The Commit program offers these patients intense, frequent sessions emphasizing both physical therapy and psychological counseling that aims to place them on a path toward improvement.

“For many of these children, the reality is that their pain is not going to go away quickly. We need to determine ways in which they can adjust their lives in order for them to remain functional,” says Dr. AuBuchon.

Vital to these children’s success is the commitment of parents. The chronic pain team educates parents regarding home exercise programs and medication adherence and offers counseling when needed.

“Sometimes parents may have lost their authoritative role because their compassion has made them lenient in matters such as letting their children miss school frequently,” says Dr. AuBuchon. “We help them learn how to say, ‘OK, we know you’re in pain but you need to go to school,’ while providing the strategies that will help children attain that goal and others in their lives.”

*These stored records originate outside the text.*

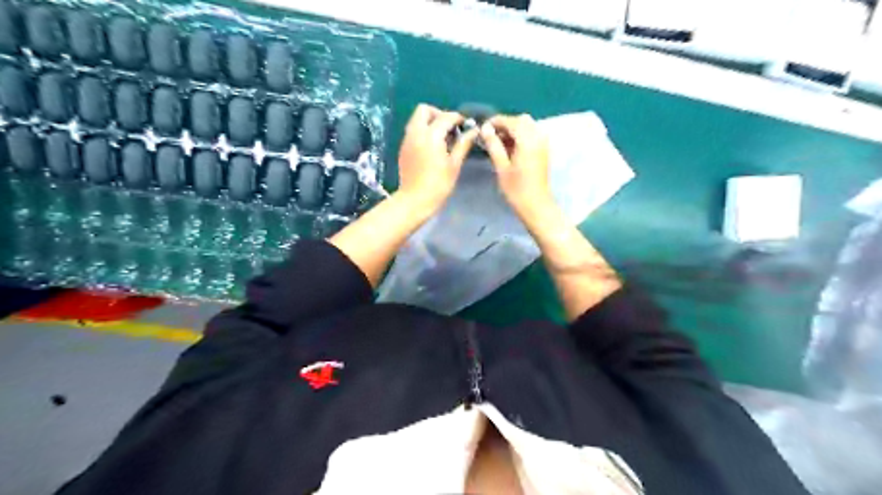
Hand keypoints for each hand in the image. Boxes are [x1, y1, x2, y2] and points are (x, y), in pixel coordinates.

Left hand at [399, 105, 479, 216]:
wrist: (415, 200)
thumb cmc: (438, 184)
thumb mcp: (454, 165)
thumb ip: (463, 144)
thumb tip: (473, 131)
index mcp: (431, 135)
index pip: (445, 117)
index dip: (457, 118)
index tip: (465, 125)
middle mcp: (416, 133)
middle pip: (424, 110)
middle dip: (438, 114)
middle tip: (450, 128)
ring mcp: (407, 140)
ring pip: (416, 120)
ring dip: (429, 123)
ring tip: (442, 138)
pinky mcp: (403, 149)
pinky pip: (413, 131)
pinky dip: (423, 132)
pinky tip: (432, 148)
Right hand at [481, 115, 549, 217]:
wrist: (535, 205)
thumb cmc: (516, 189)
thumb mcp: (501, 167)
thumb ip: (493, 145)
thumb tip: (485, 129)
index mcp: (528, 140)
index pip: (510, 121)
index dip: (495, 122)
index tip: (482, 128)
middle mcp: (538, 137)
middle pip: (521, 120)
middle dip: (505, 124)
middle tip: (490, 136)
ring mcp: (543, 143)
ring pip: (527, 126)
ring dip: (513, 130)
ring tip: (497, 143)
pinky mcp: (543, 150)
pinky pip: (531, 134)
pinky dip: (520, 136)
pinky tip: (508, 148)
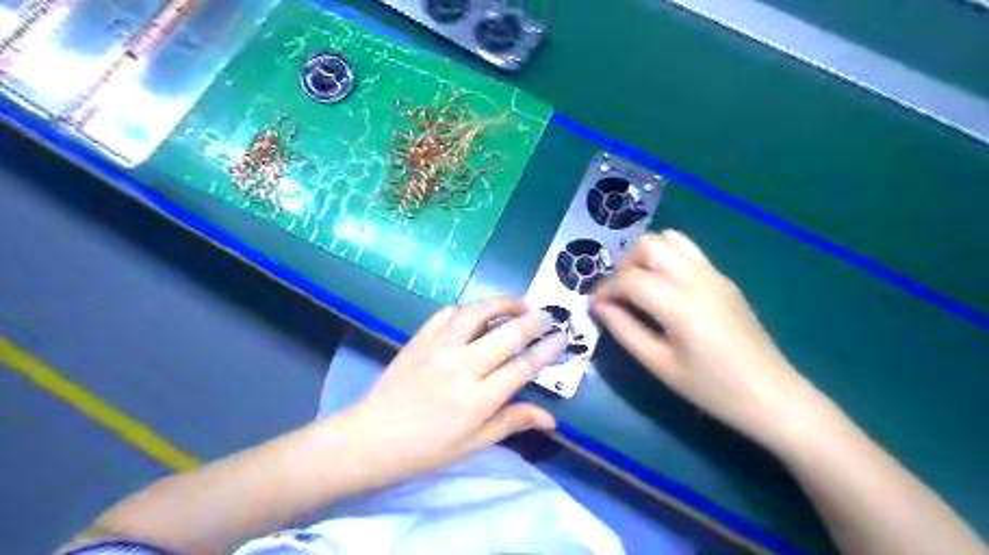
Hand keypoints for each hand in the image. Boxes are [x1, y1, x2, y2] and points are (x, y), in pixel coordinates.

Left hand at [344, 300, 567, 485]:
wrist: (371, 438)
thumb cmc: (426, 449)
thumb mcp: (473, 444)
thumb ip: (512, 422)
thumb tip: (551, 419)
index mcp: (477, 399)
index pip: (522, 367)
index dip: (547, 350)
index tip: (562, 337)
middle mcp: (461, 367)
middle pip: (506, 334)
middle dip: (533, 321)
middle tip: (547, 316)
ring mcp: (438, 348)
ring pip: (477, 313)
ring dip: (502, 303)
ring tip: (518, 305)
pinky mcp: (420, 338)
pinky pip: (448, 313)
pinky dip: (468, 309)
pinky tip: (477, 314)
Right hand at [594, 230, 828, 447]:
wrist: (772, 396)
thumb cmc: (711, 388)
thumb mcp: (659, 365)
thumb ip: (624, 330)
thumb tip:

Children with pain resulting from injuries or surgeries are cared for by an acute pain management team with more than 20 years of experience managing pediatric patients. Although opioids may be prescribed in this acute setting, focus is shifting to administering nerve blocks and epidurals to promote faster recovery with fewer complications.

“We now know that by controlling acute surgical pain, we reduce the risk of persistent pain in the months after the operations,” says Dr. AuBuchon.

Potential clues that may indicate children are experiencing chronic pain are factors such as pain persisting for three or more months, missing school weekly or a few times a month, regularly leaving school early, disrupted sleep patterns or not participating in normal school activities or sports.

“Chronic pain red flags usually have to do with the social aspects of children’s lives and their functionality,” he says. “These children should be referred to the clinic sooner rather than later so that through proper diagnosis and treatment they may remain active and engaged in their lives.”